I am so tired I can barely type this. If I am thinking of things to feel bad about, there are lists I could make.
I think often we stay away from talking about feeling off. Depression is one thing — and I do flit in and out of that one — but some days I just feel badly. I can be overwhelmed, or irritated, or frustrated, or insecure, or beyond logical rationale. This is not something we often talk about though. I think we call this complaining. At the other end of the spectrum, we don’t talk about how great we feel either — we can call this bragging. For me, I’m always suspicious if someone is “doing great” for too long. I suspect chemical substances are at work to make that happen.
I had a really nice weekend.
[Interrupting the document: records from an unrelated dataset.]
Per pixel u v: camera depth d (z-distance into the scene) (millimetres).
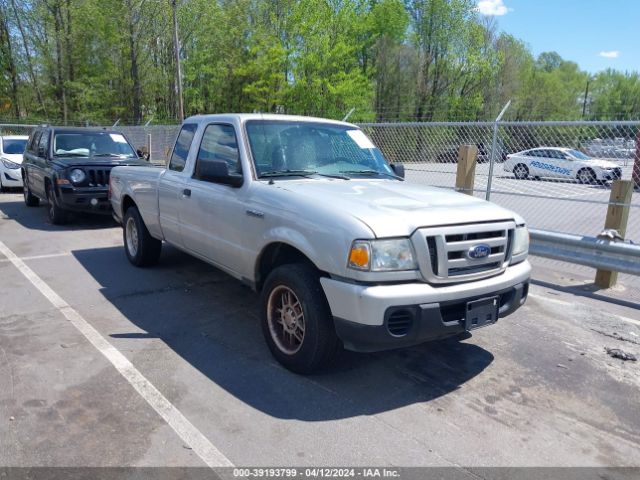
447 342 4699
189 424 3262
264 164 4547
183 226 5410
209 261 5184
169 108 38594
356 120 35906
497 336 4887
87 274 6527
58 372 3893
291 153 4746
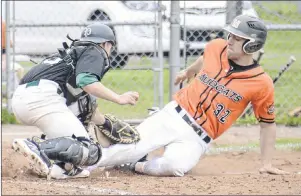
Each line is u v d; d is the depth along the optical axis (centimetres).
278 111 2817
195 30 3025
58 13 3747
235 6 2841
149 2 3628
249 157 2261
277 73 2831
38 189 1531
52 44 3616
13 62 2778
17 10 3753
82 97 1820
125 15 3556
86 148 1747
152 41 3184
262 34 1820
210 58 1889
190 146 1875
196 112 1883
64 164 1747
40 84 1777
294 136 2536
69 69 1781
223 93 1861
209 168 2103
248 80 1847
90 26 1792
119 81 3080
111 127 1866
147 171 1870
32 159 1722
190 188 1622
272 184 1689
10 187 1545
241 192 1573
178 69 2484
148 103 2853
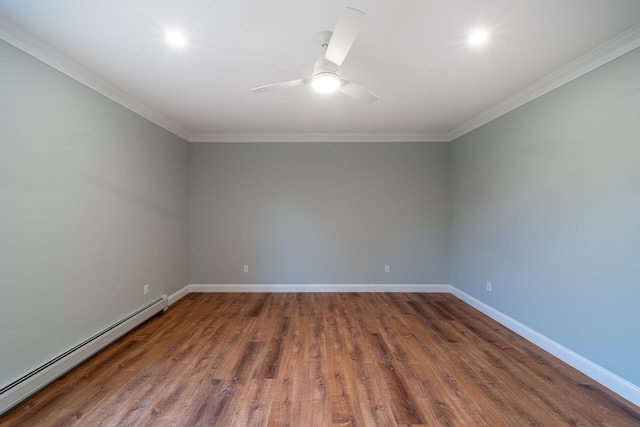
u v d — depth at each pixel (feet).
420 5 5.05
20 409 5.64
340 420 5.47
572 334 7.33
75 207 7.25
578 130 7.12
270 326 9.82
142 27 5.64
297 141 13.84
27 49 5.96
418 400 6.05
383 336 9.07
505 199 9.82
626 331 6.10
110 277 8.50
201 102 9.67
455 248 13.38
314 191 13.93
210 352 8.00
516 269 9.32
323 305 12.01
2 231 5.58
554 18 5.40
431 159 13.91
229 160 13.85
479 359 7.69
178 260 12.77
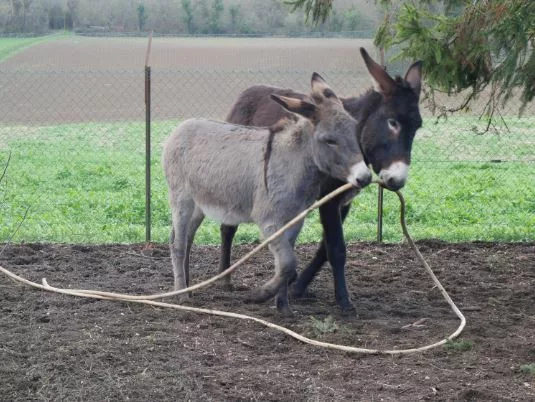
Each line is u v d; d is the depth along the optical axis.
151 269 6.90
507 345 5.52
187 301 6.12
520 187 10.10
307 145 5.61
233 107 6.55
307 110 5.52
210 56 18.97
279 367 5.20
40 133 13.91
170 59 18.84
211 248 7.52
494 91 6.68
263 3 20.47
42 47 19.80
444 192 9.77
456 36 6.50
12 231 7.86
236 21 20.70
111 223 8.42
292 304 6.21
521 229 8.18
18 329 5.56
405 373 5.16
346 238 7.95
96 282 6.52
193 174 5.95
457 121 14.60
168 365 5.16
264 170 5.68
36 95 17.36
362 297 6.40
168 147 6.10
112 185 10.20
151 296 5.98
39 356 5.22
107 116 15.41
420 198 9.52
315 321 5.70
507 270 7.04
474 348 5.48
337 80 14.87
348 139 5.46
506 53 6.36
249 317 5.79
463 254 7.45
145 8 21.59
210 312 5.86
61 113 15.77
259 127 5.92
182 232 6.11
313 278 6.41
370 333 5.69
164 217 8.69
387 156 5.78
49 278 6.57
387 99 5.79
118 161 11.84
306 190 5.66
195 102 16.16
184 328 5.66
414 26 6.57
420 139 13.21
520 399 4.89
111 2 21.64
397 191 5.87
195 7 20.97
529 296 6.45
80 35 21.03
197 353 5.32
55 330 5.57
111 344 5.38
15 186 9.93
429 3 7.02
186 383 4.99
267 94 6.41
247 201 5.80
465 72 6.74
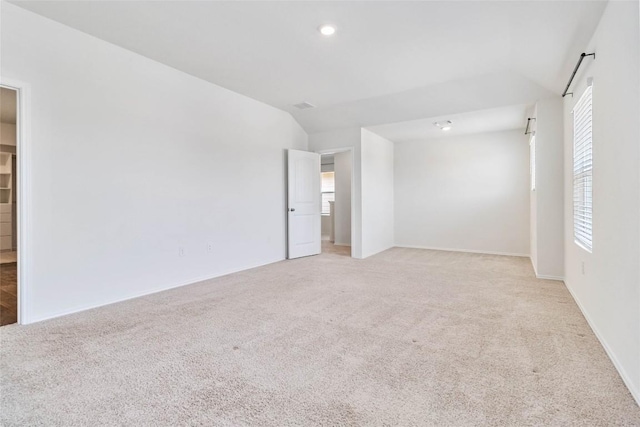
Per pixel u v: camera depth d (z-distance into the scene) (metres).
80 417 1.58
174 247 3.90
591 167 2.72
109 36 3.12
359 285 3.96
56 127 2.90
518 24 2.75
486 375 1.93
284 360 2.13
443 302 3.30
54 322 2.79
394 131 6.14
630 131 1.82
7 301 3.37
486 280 4.19
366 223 6.00
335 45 3.23
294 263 5.35
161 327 2.68
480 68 3.75
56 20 2.85
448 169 6.67
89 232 3.14
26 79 2.71
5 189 6.44
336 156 7.76
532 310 3.04
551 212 4.16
I think a few things combined to make that happen. Principally, it was because my daughter was away all weekend on a camping trip. For those of you without kids, that’s TWO whole nights. It literally halves the workload and if you take away all the fighting, arguing, and tattling between my two kids, that’s also a good 25% reduction as well.
My daughter is high-energy. She is forthright. Her interpretation of the world is very specific and focuses a lot on perceived injustices. She does not shy away from telling us what she doesn’t like, or how life is unfair. I hear her and I get it, but I am one person and can’t change her whole world for her. The trickiest thing is that these demands and likes/dislikes are a moving target. You can never stay ahead of the game.
My son, who’s 7, is more relaxed. Like my husband and I, he likes to stay home. One morning he woke up, put on gardening gloves and pulled weeds out of our lawn. He did this on his own without being asked. He wanted to do this.
It was sunny all weekend. My son and I went out for breakfast together. He helped me clean the house. It was like it was summertime and the living was easy.
No one tells you you are a good parent, or that you are doing it right. People are either too tired themselves to notice, or they think you are doing it wrong. There are days where I look forward to getting to work just so I can sit in my cubicle with my eyes closed for 5 minutes of silence. When I pack up and head home, I brace myself for the next phase into the unknown. Sometimes getting home to the kids can feel like another job.
My daughter is now 10. When I picked her up from camping she overwhelmed me on the half-hour drive home. I secretly went into the pantry and ate a handful of chocolate chips right from the bag. People tell you to cherish this time because it goes so quickly. While this may be true I can barely remember what happened yesterday, let alone a month ago or 5 years ago. I don’t know if this makes me a bad parent, but I can’t be bothered to figure that one out. I’m trying to get through today, through homework and dinner and bedtime.
I gave this post to my husband to read before I hit publish. His response summed up the situation: “This, and everything else you do, shows you care. There is no perfection in parenting, for anyone. The best you can do is see the perfection in the growth and the journey.”
And if tomorrow comes I know we’ve made it another day. Our family is carrying on and doing what we can and remembering that we are doing our best in that moment, however it may look.